Umweltschutz

Umfrage zum Welttag des Meeres zeigt Wissenslücken über die Ozeane

Die Ozeane bedecken rund 70 Prozent der Erdoberfläche und sind eine unverzichtbare Lebensgrundlage für Mensch und Natur. Dennoch fehlt vielen Menschen in Deutschland grundlegendes Wissen über die Meere und ihre Bedeutung. Das zeigt eine aktuelle, repräsentative Umfrage des Marine Stewardship Council (MSC) anlässlich des Welttags des Meeres am 8. Juni. Gleichzeitig ist die Sorge um den Zustand der Ozeane groß. Die Ergebnisse verdeutlichen sowohl den Informationsbedarf als auch die Chancen für mehr Bewusstsein und nachhaltiges Handeln.

Buckelwal im Meer – Quelle: Denise Cezanne-Güttich/Tutti i sensi

Eine vom Meinungsforschungsinstitut GlobeScan im Auftrag des MSC durchgeführte Befragung von knapp 1.700 Menschen in Deutschland zeigt deutliche Wissenslücken rund um die Meere. So weiß jede fünfte Person nicht, dass die Ozeane mehr Fläche bedecken als die Landmassen der Erde. Mehr als ein Drittel der Befragten ist sich nicht bewusst, dass das Meer mit Tiefen von bis zu 11.000 Metern tiefer sein kann als der höchste Berg der Erde hoch ist. Zudem weiß mehr als ein Viertel nicht, dass Überfischung heute stärker verbreitet ist als noch vor 50 Jahren.

Gleichzeitig äußern sich 89 Prozent der Befragten besorgt über den Zustand der Meere.

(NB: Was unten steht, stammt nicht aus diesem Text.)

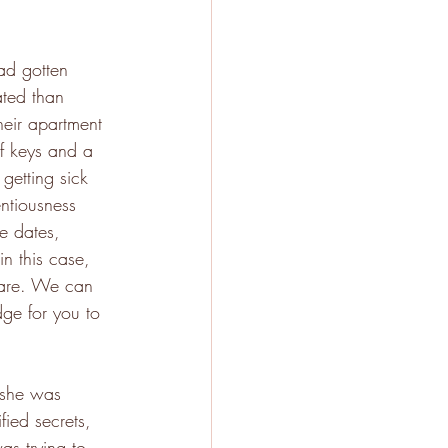
ad gotten 
ated than 
heir apartment 
 keys and a 
getting sick 
ntiousness 
ke dates, 
in this case, 
u are. We can 
dge for you to 
 she was 
fied secrets, 
was trying to 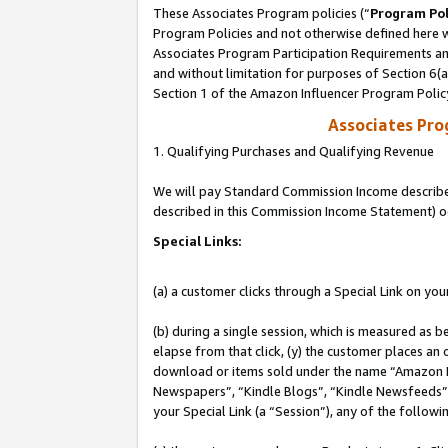
These Associates Program policies (“
Program Pol
Program Policies and not otherwise defined here wi
Associates Program Participation Requirements and
and without limitation for purposes of Section 6(
Section 1 of the Amazon Influencer Program Polic
Associates Pr
1. Qualifying Purchases and Qualifying Revenue
We will pay Standard Commission Income described 
described in this Commission Income Statement) o
Special Links:
(a) a customer clicks through a Special Link on you
(b) during a single session, which is measured as b
elapse from that click, (y) the customer places an
download or items sold under the name “Amazon M
Newspapers”, “Kindle Blogs”, “Kindle Newsfeeds”, o
your Special Link (a “Session”), any of the follow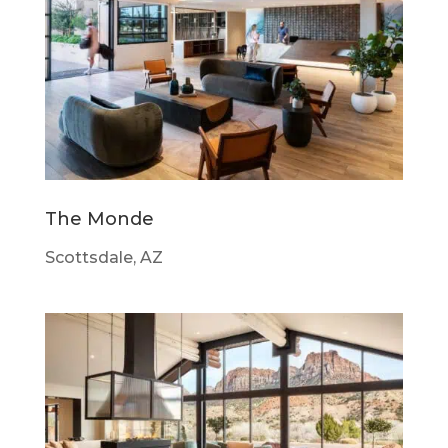
The Monde
Scottsdale, AZ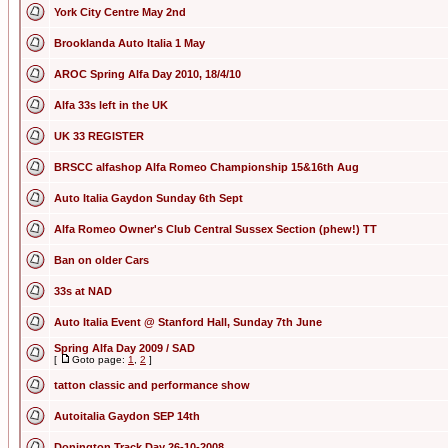
York City Centre May 2nd
Brooklanda Auto Italia 1 May
AROC Spring Alfa Day 2010, 18/4/10
Alfa 33s left in the UK
UK 33 REGISTER
BRSCC alfashop Alfa Romeo Championship 15&16th Aug
Auto Italia Gaydon Sunday 6th Sept
Alfa Romeo Owner's Club Central Sussex Section (phew!) TT
Ban on older Cars
33s at NAD
Auto Italia Event @ Stanford Hall, Sunday 7th June
Spring Alfa Day 2009 / SAD
[
Goto page:
1
,
2
]
tatton classic and performance show
Autoitalia Gaydon SEP 14th
Donington Track Day 26-10-2008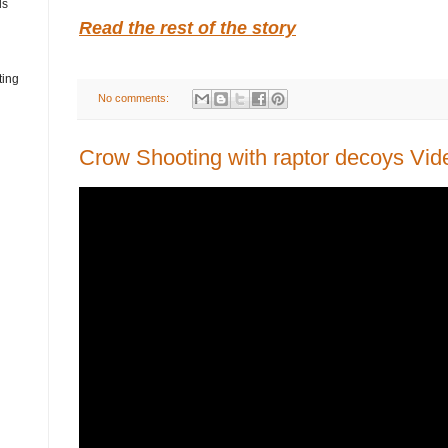
ds
Read the rest of the story
ting
No comments:
Crow Shooting with raptor decoys Vid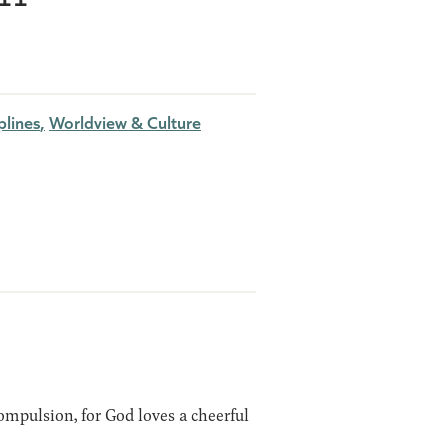
plines
Worldview & Culture
ompulsion, for God loves a cheerful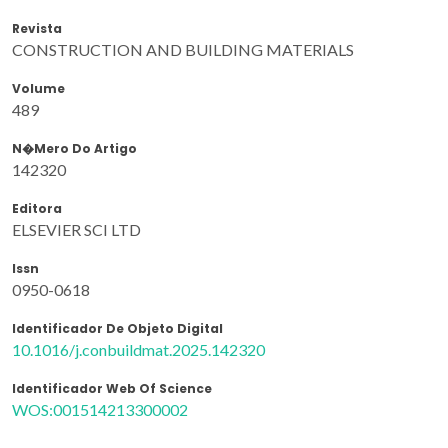
Revista
CONSTRUCTION AND BUILDING MATERIALS
Volume
489
N�mero Do Artigo
142320
Editora
ELSEVIER SCI LTD
Issn
0950-0618
Identificador De Objeto Digital
10.1016/j.conbuildmat.2025.142320
Identificador Web Of Science
WOS:001514213300002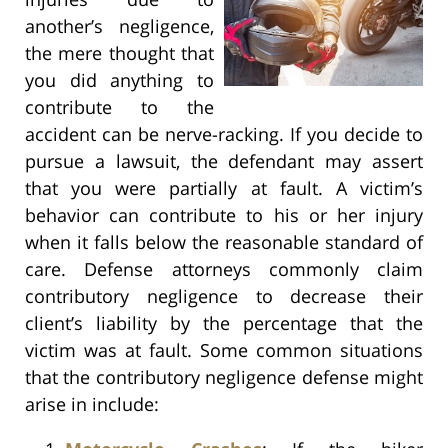
another’s negligence,
the mere thought that
you did anything to
contribute to the
accident can be nerve-racking. If you decide to
pursue a lawsuit, the defendant may assert
that you were partially at fault. A victim’s
behavior can contribute to his or her injury
when it falls below the reasonable standard of
care. Defense attorneys commonly claim
contributory negligence to decrease their
client’s liability by the percentage that the
victim was at fault. Some common situations
that the contributory negligence defense might
arise in include: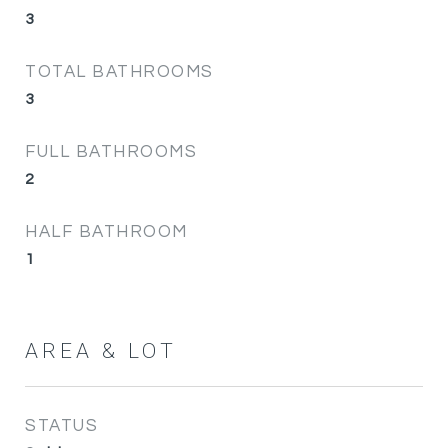
3
TOTAL BATHROOMS
3
FULL BATHROOMS
2
HALF BATHROOM
1
AREA & LOT
STATUS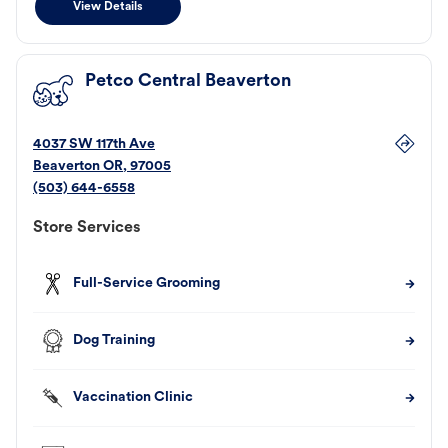
View Details
Petco Central Beaverton
4037 SW 117th Ave
Beaverton
OR
,
97005
(503) 644-6558
Store Services
Full-Service Grooming
Dog Training
Vaccination Clinic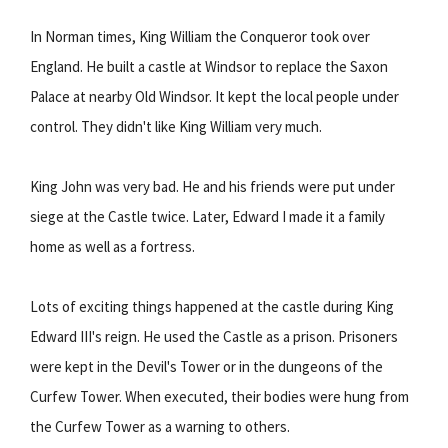
In Norman times, King William the Conqueror took over
England. He built a castle at Windsor to replace the Saxon
Palace at nearby Old Windsor. It kept the local people under
control. They didn't like King William very much.
King John was very bad. He and his friends were put under
siege at the Castle twice. Later, Edward I made it a family
home as well as a fortress.
Lots of exciting things happened at the castle during King
Edward III's reign. He used the Castle as a prison. Prisoners
were kept in the Devil's Tower or in the dungeons of the
Curfew Tower. When executed, their bodies were hung from
the Curfew Tower as a warning to others.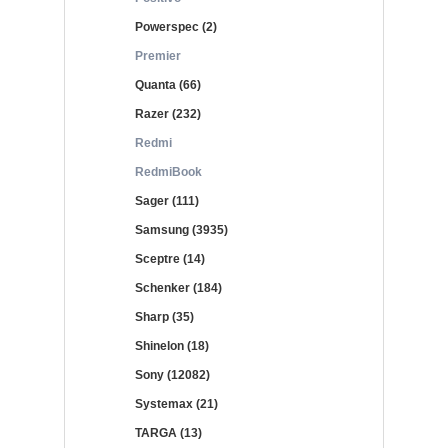
Powerspec (2)
Premier
Quanta (66)
Razer (232)
Redmi
RedmiBook
Sager (111)
Samsung (3935)
Sceptre (14)
Schenker (184)
Sharp (35)
Shinelon (18)
Sony (12082)
Systemax (21)
TARGA (13)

Als größte Herausforderungen werden die Folgen des Klimawandels, die zunehmende Verschmutzung sowie die Überfischung genannt. Zwar erkennen 73 Prozent der Teilnehmer die zunehmende Verbreitung der Überfischung, dennoch glaubt fast jede dritte Person fälschlicherweise, dass sich überfischte Fischbestände grundsätzlich nicht mehr erholen können.

Nach Angaben des MSC zeigen zahlreiche Beispiele jedoch, dass wirksame Schutz- und Managementmaßnahmen Erfolge erzielen können. So konnte sich der Sardinenbestand vor der Iberischen Halbinsel nach Fangbeschränkungen und saisonalen Fangverboten deutlich erholen. Heute liegt der Bestand nach wissenschaftlichen Schätzungen etwa viermal höher als im Krisenjahr 2015. Auch der Rote Thunfisch im Mittelmeer hat nach einem umfassenden Wiederaufbauplan wieder das höchste Bestandsniveau seit den 1960er-Jahren erreicht.

Weitere positive Entwicklungen zeigen sich beim Seehecht im Süden Englands, dessen Bestand sich nach starken Rückgängen in den 1990er-Jahren durch gezielte Schutzmaßnahmen erholen konnte. Die Beispiele verdeutlichen, dass nachhaltige Fischerei und der Wiederaufbau von Fischbeständen möglich sind. Verbraucher können diesen Prozess unterstützen, indem sie beim Kauf von Fisch auf nachhaltige Herkunft und verantwortungsvolle Fischereipraktiken achten.